Okay, you’ve heard of Murphy’s famous Law: Everything that can go wrong will go wrong. There are many other related Laws, as well. Here are some:

  • Lorenz’s Law of Mechanical Repair
    After your hands become coated with grease, your nose will begin to itch.
  • Beach’s Law
    Identical parts aren’t.
  • Anthony’s Law of the Workshop
    Any tool, when dropped, will roll into the least accessible corner.
  • Tussman’s Law
    Nothing is as inevitable as a mistake whose time has come.
  • Lowery’s Law
    If it jams, force it. If it breaks, it needed replacing anyway.
  • Peer’s Law
    The solution to a problem changes the problem.
  • William’s Law
    There is no mechanical problem so difficult that it cannot be solved by brute strength and ignorance.
  • Handy Guide to Modern Science:
    If it’s green or it wiggles, it’s Biology.
    If it stinks, it’s Chemistry.
    If it doesn’t work, it’s Physics.
  • IBM’s Pollyanna Principle
    Machines should work. People should think.
  • The Dilbert Principle
    The most ineffective workers will be systematically moved to the place where they can do the least damage – management.
  • Ehrlich’s Law
    The first rule of intelligent tinkering is to save all the parts.
  • Ralph’s Observation
    It is a mistake to allow any mechanical object to realize that you are in a hurry.
  • Cannon’s Comment
    If you tell the boss you were late for work because you had a flat tire, the next morning you will have a flat tire.
  • Cole’s Law
    Thinly sliced cabbage.
  • The Law of Common Sense
    Never accept a drink from a urologist, nor a friendly handshake from a proctologist.
  • The Law of Reality
    Never get into fights with ugly people, they have nothing to lose.

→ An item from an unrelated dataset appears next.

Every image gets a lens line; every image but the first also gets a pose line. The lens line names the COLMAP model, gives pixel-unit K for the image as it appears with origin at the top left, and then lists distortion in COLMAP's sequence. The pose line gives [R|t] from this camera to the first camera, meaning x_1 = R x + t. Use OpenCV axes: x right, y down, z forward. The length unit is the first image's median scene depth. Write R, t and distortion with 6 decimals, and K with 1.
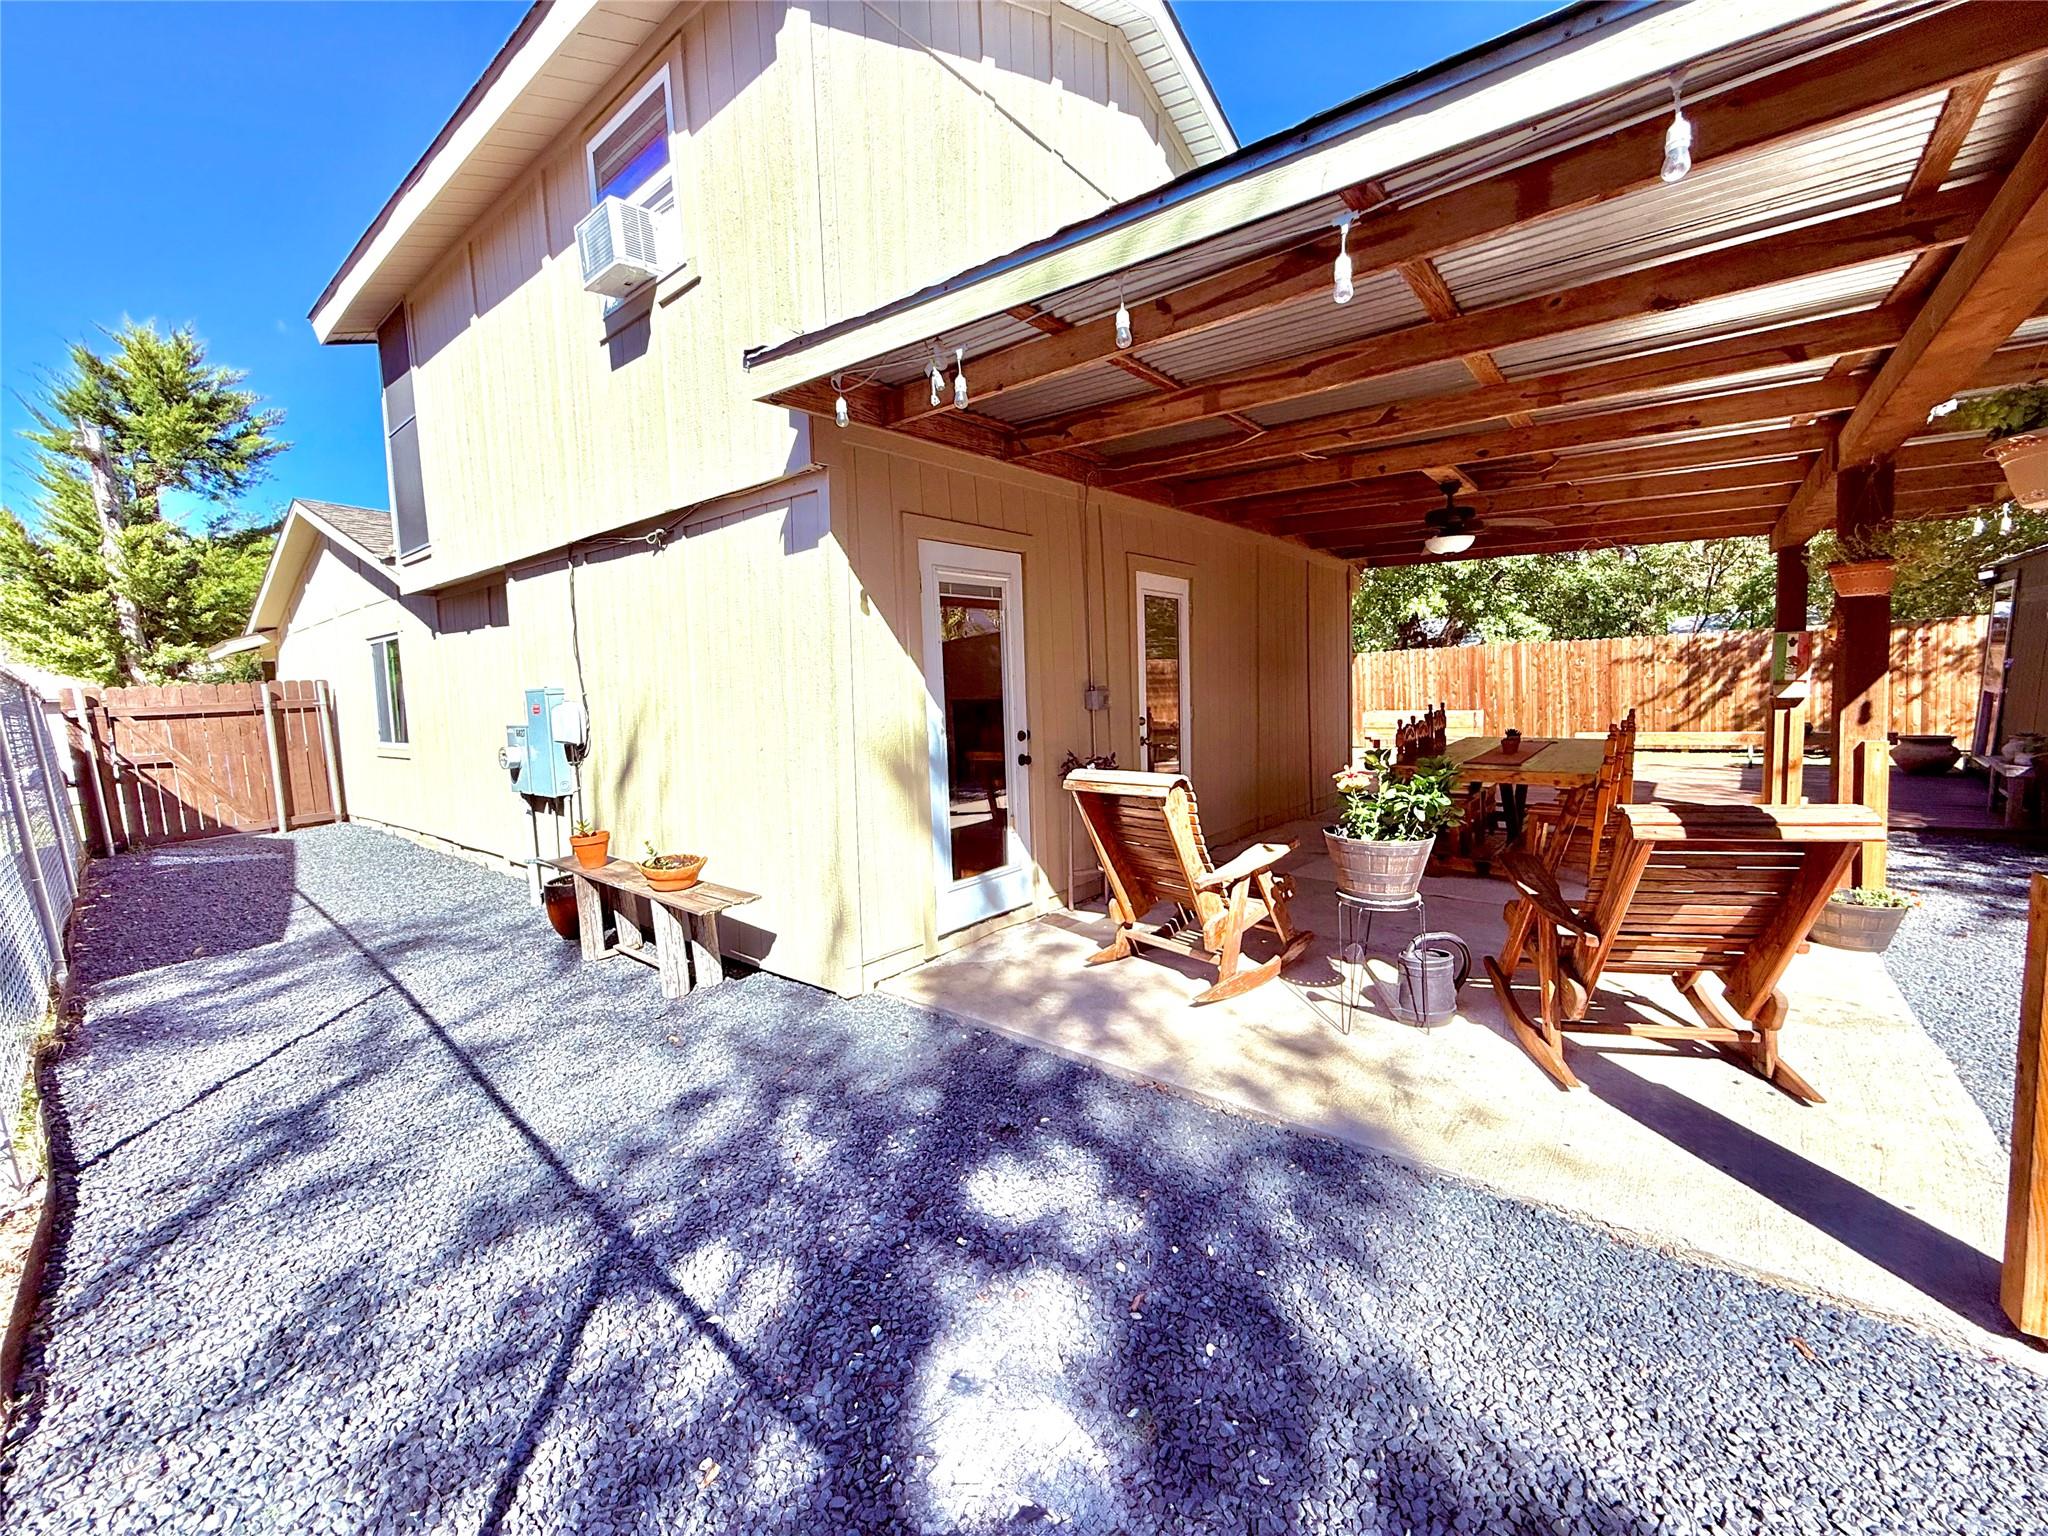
lens RADIAL K [[816.0, 0, 1016.6], [0, 816.0, 761.4], [0, 0, 1]] dist [-0.002043, -0.000605]
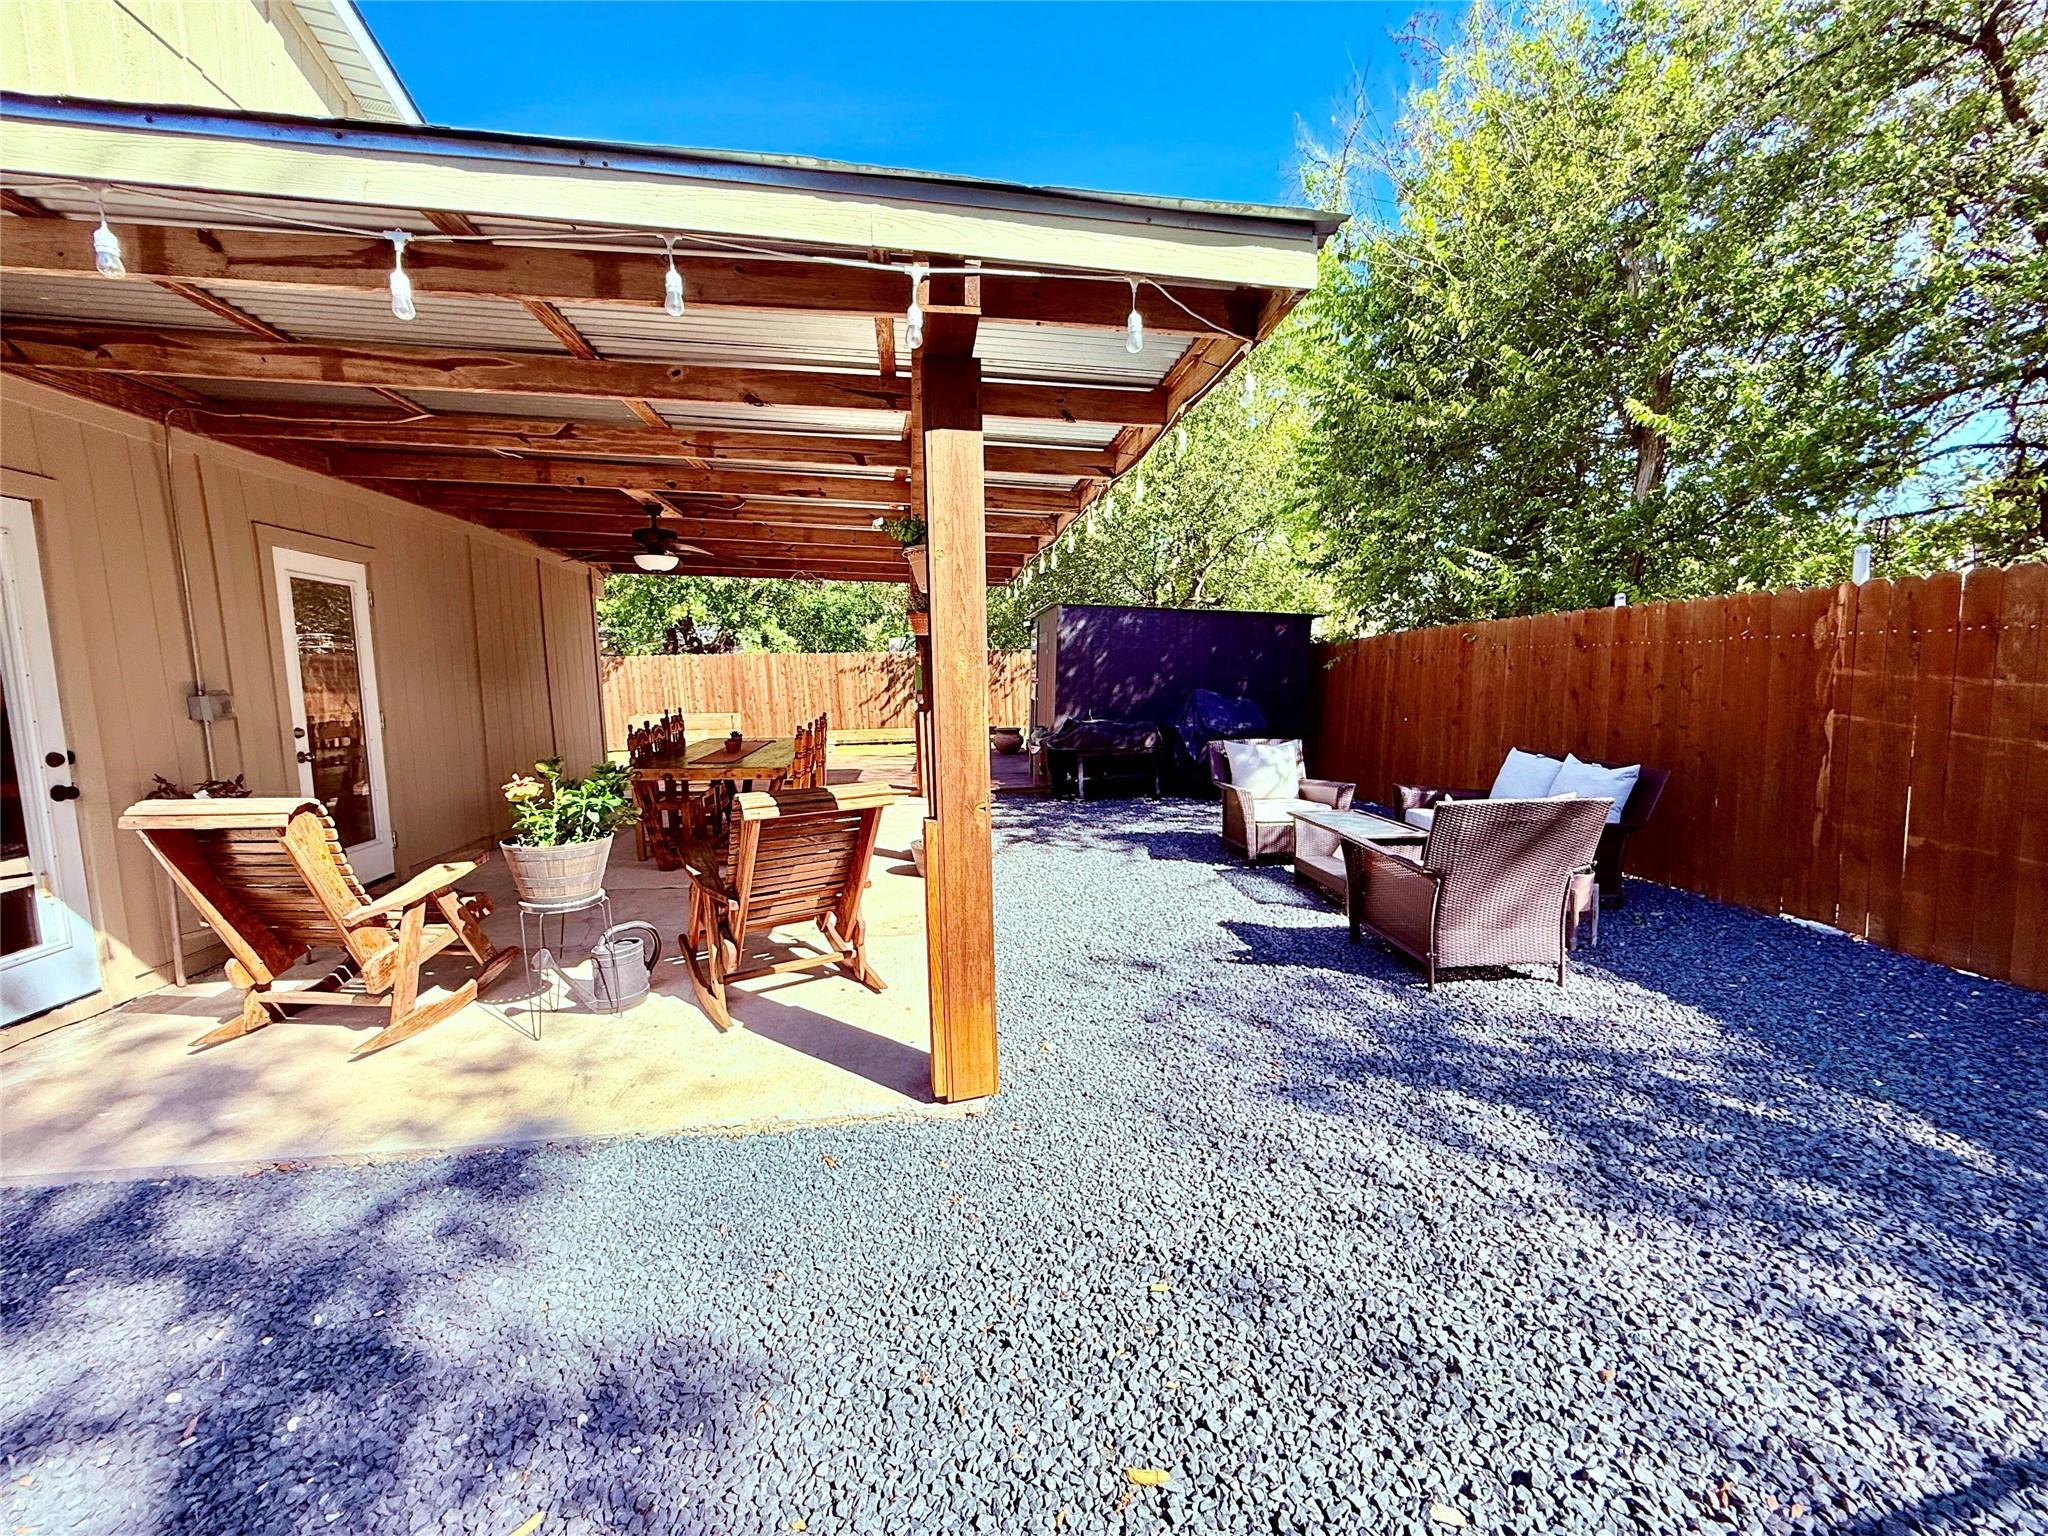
lens RADIAL K [[816.0, 0, 1026.8], [0, 816.0, 763.1], [0, 0, 1]] dist [-0.002043, -0.000605]
pose [[0.685079, -0.053591, 0.726495, 0.098760], [0.052751, 0.998322, 0.023899, -0.000713], [-0.726556, 0.021950, 0.686756, -0.137060]]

  • The Law of Avoiding Oversell
    When putting cheese in a mousetrap, always leave room for the mouse.
  • Law of Physical Displacement
    Sometimes you are the dog. Sometimes you are the hydrant.
  • Legal Rights
    Everyone has a right to be stupid. Some just abuse the privilege.
  • Law of Probable Dispersal
    Whatever hits the fan will not be evenly distributed.
  • Law Pertaining to Divorce
    Be a good housekeeper. When you leave him … get a good lawyer …keep his house.